# OBJECTIVE
Set out every line of the items below as a single numbered list, leaving out any blank lines.

# STORED DATA
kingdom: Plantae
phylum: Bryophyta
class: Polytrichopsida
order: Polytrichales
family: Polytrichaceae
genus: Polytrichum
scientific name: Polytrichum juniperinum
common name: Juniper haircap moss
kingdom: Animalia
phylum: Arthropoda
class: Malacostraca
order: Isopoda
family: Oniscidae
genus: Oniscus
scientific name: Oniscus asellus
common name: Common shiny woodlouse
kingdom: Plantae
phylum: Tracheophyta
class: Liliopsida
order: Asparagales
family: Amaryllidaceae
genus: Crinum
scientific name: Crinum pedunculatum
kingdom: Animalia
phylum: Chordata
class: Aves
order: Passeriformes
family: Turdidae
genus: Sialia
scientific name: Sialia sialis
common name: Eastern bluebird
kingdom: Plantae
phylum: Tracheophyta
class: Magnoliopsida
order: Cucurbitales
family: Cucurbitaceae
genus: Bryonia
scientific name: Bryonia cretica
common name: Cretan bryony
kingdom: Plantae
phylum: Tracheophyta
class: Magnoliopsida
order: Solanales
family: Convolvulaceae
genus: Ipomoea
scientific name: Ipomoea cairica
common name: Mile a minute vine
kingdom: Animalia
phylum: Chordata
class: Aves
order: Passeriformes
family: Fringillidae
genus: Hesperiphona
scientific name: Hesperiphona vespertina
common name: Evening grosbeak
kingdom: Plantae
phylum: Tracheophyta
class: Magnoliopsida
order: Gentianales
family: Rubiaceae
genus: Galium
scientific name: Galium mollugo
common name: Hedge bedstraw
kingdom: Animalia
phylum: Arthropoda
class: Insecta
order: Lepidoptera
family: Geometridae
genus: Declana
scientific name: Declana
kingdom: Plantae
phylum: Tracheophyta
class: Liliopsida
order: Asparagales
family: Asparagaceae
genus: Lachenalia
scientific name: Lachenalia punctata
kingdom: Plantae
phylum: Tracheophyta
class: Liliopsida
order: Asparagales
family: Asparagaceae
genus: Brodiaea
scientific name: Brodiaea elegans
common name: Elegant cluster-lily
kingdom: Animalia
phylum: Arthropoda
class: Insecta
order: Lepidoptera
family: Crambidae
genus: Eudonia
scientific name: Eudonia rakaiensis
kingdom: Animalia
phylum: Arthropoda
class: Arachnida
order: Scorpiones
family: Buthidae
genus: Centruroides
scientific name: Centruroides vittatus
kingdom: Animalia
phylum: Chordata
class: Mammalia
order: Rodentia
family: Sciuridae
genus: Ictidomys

# REPLY
1. kingdom: Plantae
2. phylum: Bryophyta
3. class: Polytrichopsida
4. order: Polytrichales
5. family: Polytrichaceae
6. genus: Polytrichum
7. scientific name: Polytrichum juniperinum
8. common name: Juniper haircap moss
9. kingdom: Animalia
10. phylum: Arthropoda
11. class: Malacostraca
12. order: Isopoda
13. family: Oniscidae
14. genus: Oniscus
15. scientific name: Oniscus asellus
16. common name: Common shiny woodlouse
17. kingdom: Plantae
18. phylum: Tracheophyta
19. class: Liliopsida
20. order: Asparagales
21. family: Amaryllidaceae
22. genus: Crinum
23. scientific name: Crinum pedunculatum
24. kingdom: Animalia
25. phylum: Chordata
26. class: Aves
27. order: Passeriformes
28. family: Turdidae
29. genus: Sialia
30. scientific name: Sialia sialis
31. common name: Eastern bluebird
32. kingdom: Plantae
33. phylum: Tracheophyta
34. class: Magnoliopsida
35. order: Cucurbitales
36. family: Cucurbitaceae
37. genus: Bryonia
38. scientific name: Bryonia cretica
39. common name: Cretan bryony
40. kingdom: Plantae
41. phylum: Tracheophyta
42. class: Magnoliopsida
43. order: Solanales
44. family: Convolvulaceae
45. genus: Ipomoea
46. scientific name: Ipomoea cairica
47. common name: Mile a minute vine
48. kingdom: Animalia
49. phylum: Chordata
50. class: Aves
51. order: Passeriformes
52. family: Fringillidae
53. genus: Hesperiphona
54. scientific name: Hesperiphona vespertina
55. common name: Evening grosbeak
56. kingdom: Plantae
57. phylum: Tracheophyta
58. class: Magnoliopsida
59. order: Gentianales
60. family: Rubiaceae
61. genus: Galium
62. scientific name: Galium mollugo
63. common name: Hedge bedstraw
64. kingdom: Animalia
65. phylum: Arthropoda
66. class: Insecta
67. order: Lepidoptera
68. family: Geometridae
69. genus: Declana
70. scientific name: Declana
71. kingdom: Plantae
72. phylum: Tracheophyta
73. class: Liliopsida
74. order: Asparagales
75. family: Asparagaceae
76. genus: Lachenalia
77. scientific name: Lachenalia punctata
78. kingdom: Plantae
79. phylum: Tracheophyta
80. class: Liliopsida
81. order: Asparagales
82. family: Asparagaceae
83. genus: Brodiaea
84. scientific name: Brodiaea elegans
85. common name: Elegant cluster-lily
86. kingdom: Animalia
87. phylum: Arthropoda
88. class: Insecta
89. order: Lepidoptera
90. family: Crambidae
91. genus: Eudonia
92. scientific name: Eudonia rakaiensis
93. kingdom: Animalia
94. phylum: Arthropoda
95. class: Arachnida
96. order: Scorpiones
97. family: Buthidae
98. genus: Centruroides
99. scientific name: Centruroides vittatus
100. kingdom: Animalia
101. phylum: Chordata
102. class: Mammalia
103. order: Rodentia
104. family: Sciuridae
105. genus: Ictidomys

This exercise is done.